Die Wahl konnte das Unternehmen nicht verhindern – dennoch ist Peyn nun, wie seine Kollegen, seit Monatsbeginn seinen Job los. Denn die KN kündigten Tabel, angeblich aus Kostengründen – was die Leiharbeitsfirma als betriebsbedingte Kündigung an die Mitarbeiter weitergab. Ein Gericht konnte keinen Zusammenhang zwischen den Kündigungen und der Betriebsratsinitiative nachweisen. Die Kündigungen gelten, trotz Protesten wie einer hundertköpfigen Kundgebung vor einer Woche. Immerhin konnte der Betriebsrat laut Stüve einen »handelsüblichen« Sozialplan durchsetzen. Die KN haben den Auftrag indessen neu vergeben – und von einem auf gleich drei Subunternehmen verteilt, so Stüve. Die Personaldienstleister Mahnsen, Stark und TMI teilen sich nach seinen Informationen die bisher von Tabel erledigten Aufgaben. Alle Arbeitsverträge seien zudem auf sechs Monate befristet, sagt Stüve: »Da fällt es natürlich noch schwerer, sich zu organisieren.«

Trotzdem wird die Arbeitsstunde für den Auftraggeber letztlich deutlich teurer: Die neuen Personaldienstleister, so kommunizieren die KN zumindest selbst, zahlten über sieben Euro in der Stunde. »Da hätte man doch auch gleich in Frieden mit dem Betriebsrat bei Tabel verhandeln können«, ärgert sich der Gewerkschaftssekretär. Möhring meint, es könne sich eine weitere Klage lohnen: auf verdeckten Betriebsübergang. Bei einem Erfolg müssten die Tabel-Leute theoretisch wieder eingestellt werden.

Ein böser Verdacht

Doch wie es weitergeht für die tapferen Leiharbeiter, ist unklar. Über eine »angenehme Begleiterscheinung« freut sich Gewerkschaftsveteran Stüve aber schon jetzt: Zumindest die örtliche ver.di-Gruppe haben die Tabel-Leute jetzt schon gründlich umgekrempelt. Lange war Richard Ernst Vorsitzender des zuständigen Fachbereichs 8, der Betriebsratschef der KN. Die Tabel-Leute sagen Ernst nach, er habe zu verantworten, dass ihre Betriebsrats-Anstrengungen so lange erfolglos waren: Informationen über die Beteiligten seien aus seinem Umfeld durchgesickert, hätten zu »präventiven« Kündigungen geführt.
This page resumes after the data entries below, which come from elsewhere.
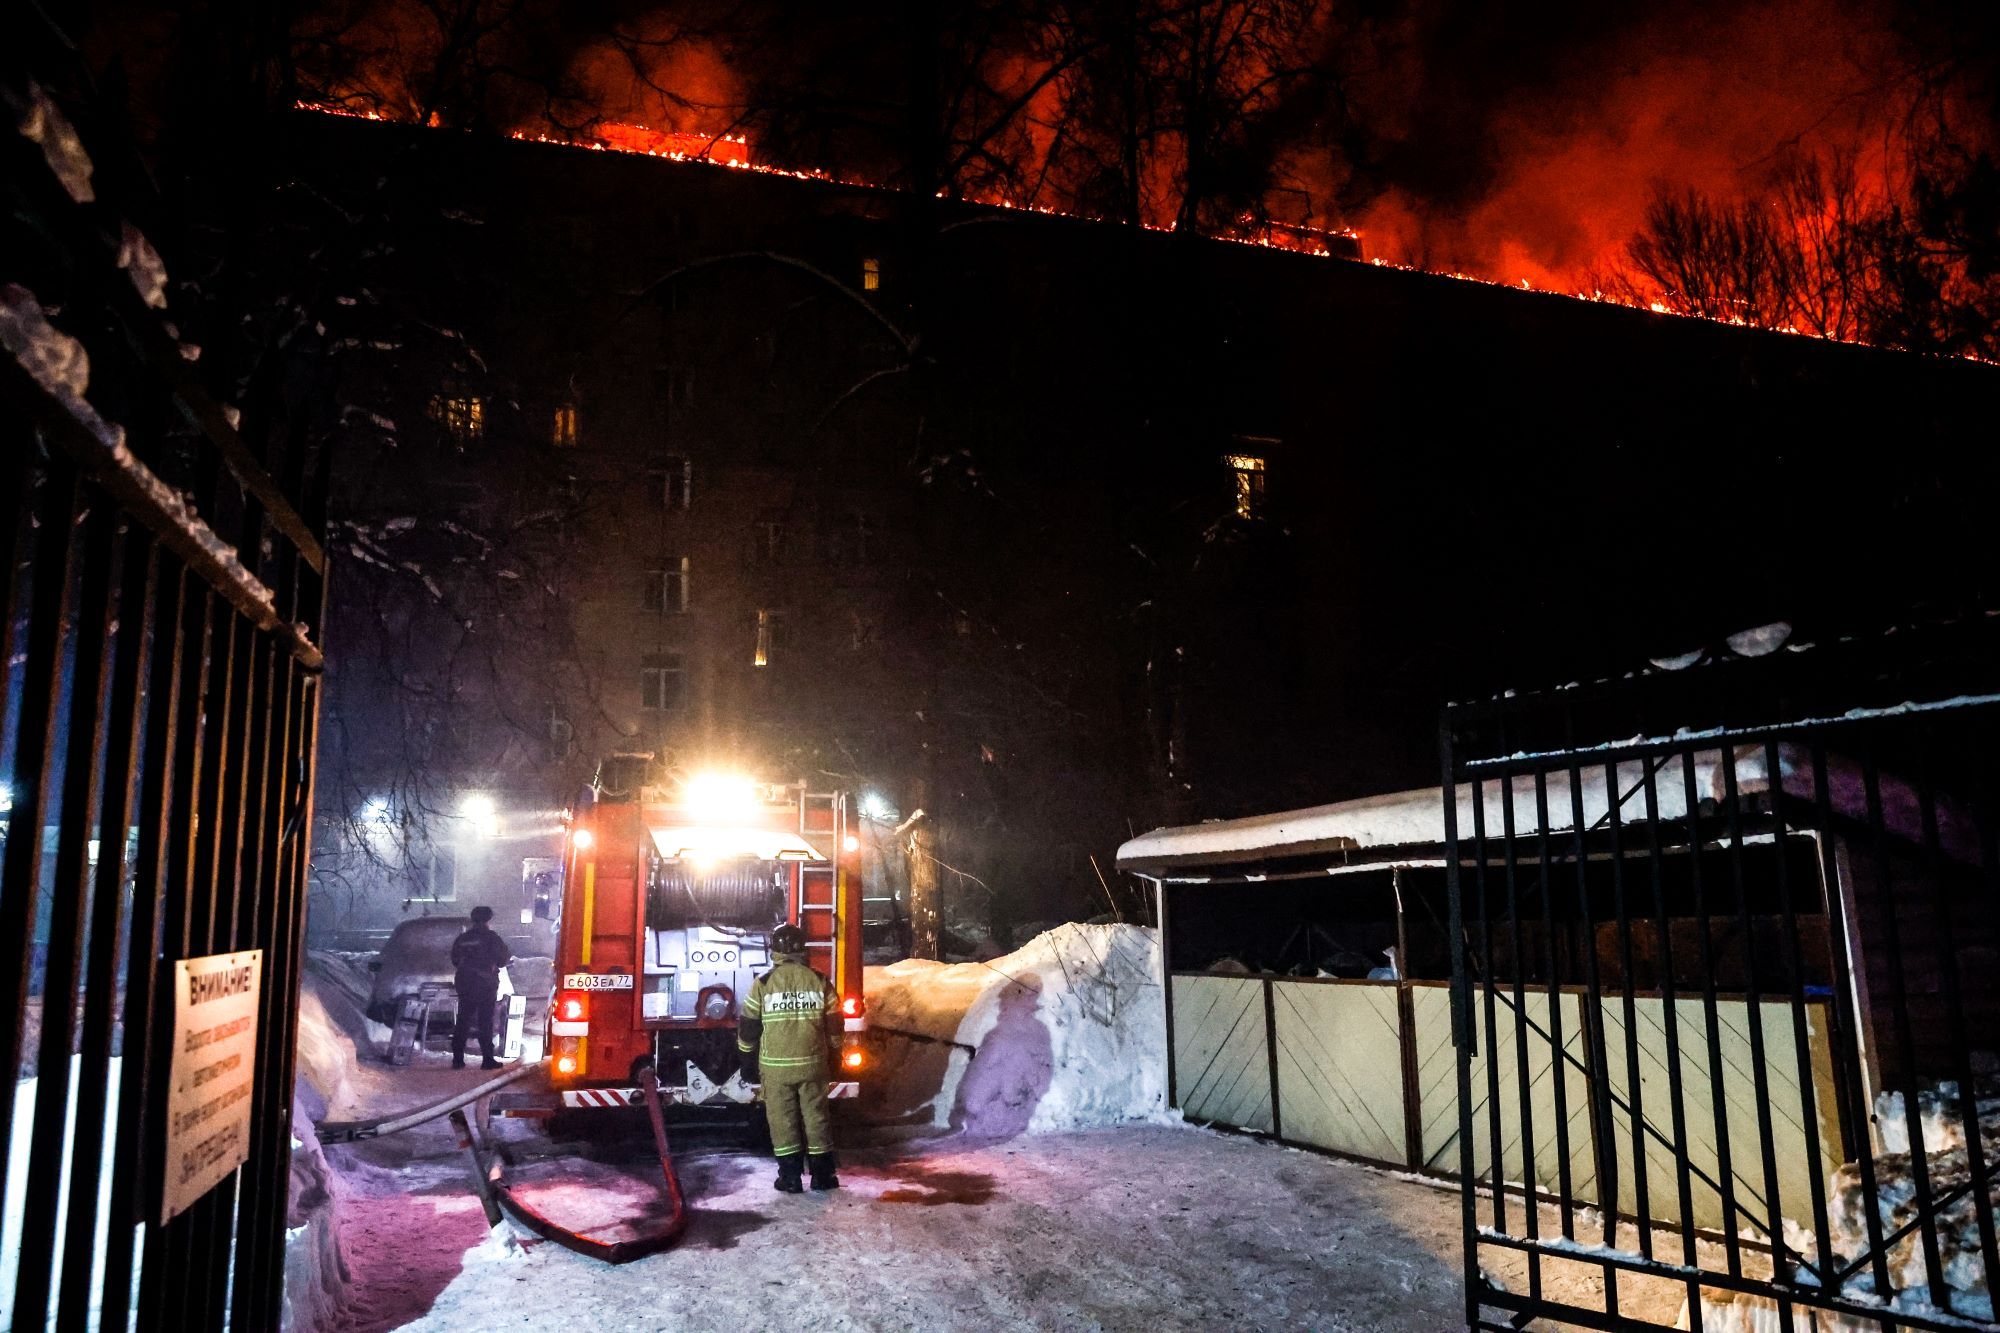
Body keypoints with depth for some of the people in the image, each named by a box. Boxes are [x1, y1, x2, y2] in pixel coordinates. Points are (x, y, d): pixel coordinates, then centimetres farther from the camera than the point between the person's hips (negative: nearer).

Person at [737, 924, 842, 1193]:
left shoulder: (764, 983, -5)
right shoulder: (820, 981, 0)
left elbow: (748, 1027, 0)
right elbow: (834, 1026, 5)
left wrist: (748, 1062, 11)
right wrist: (830, 1058, 17)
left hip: (775, 1065, -2)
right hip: (813, 1064, 2)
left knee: (782, 1119, 7)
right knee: (816, 1117, 9)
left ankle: (790, 1176, 8)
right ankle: (822, 1175, 13)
Beweisen kann das niemand, doch in der lokalen Gewerkschaftsgruppe der Medienschaffenden, die über 1000 Mitglieder hat, schlug nach dem Eintritt dutzender Leiharbeiter die Stimmung um: Der im März neu gewählte fünfköpfige Vorstand besteht mit nur einer Ausnahme aus – nunmehr ehemaligen – Tabel-Beschäftigten. Einer von ihnen, Marcus Rohwer, ist der neue Fachgruppenchef. Er habe sich vorgenommen, »den Ortsverein mehr zu politisieren«, hat er nach seiner Wahl gesagt. Um Themen wie Mindestlohn, »Equal Pay« und prekäre Arbeit soll es dabei gehen. Dazu hat Rohwer nun vier Jahre Zeit. So lange dauert seine »Legislaturperiode«.

Umzukrempeln scheinen sich derweil auch die Verhältnisse in der Redaktion der KN, wo die Welt bisher weitgehend in Ordnung schien. Zumindest hat Verleger Christian Heinrich zum Juli Jürgen Heinemann neben sich als Geschäftsführer eingesetzt – der war früher Prokurist und ist derzeit zugleich Chefredakteur. Journalisten wissen, dass eine Fusion dieser beiden Funktionen für sie selbst meist nichts Gutes bedeutet.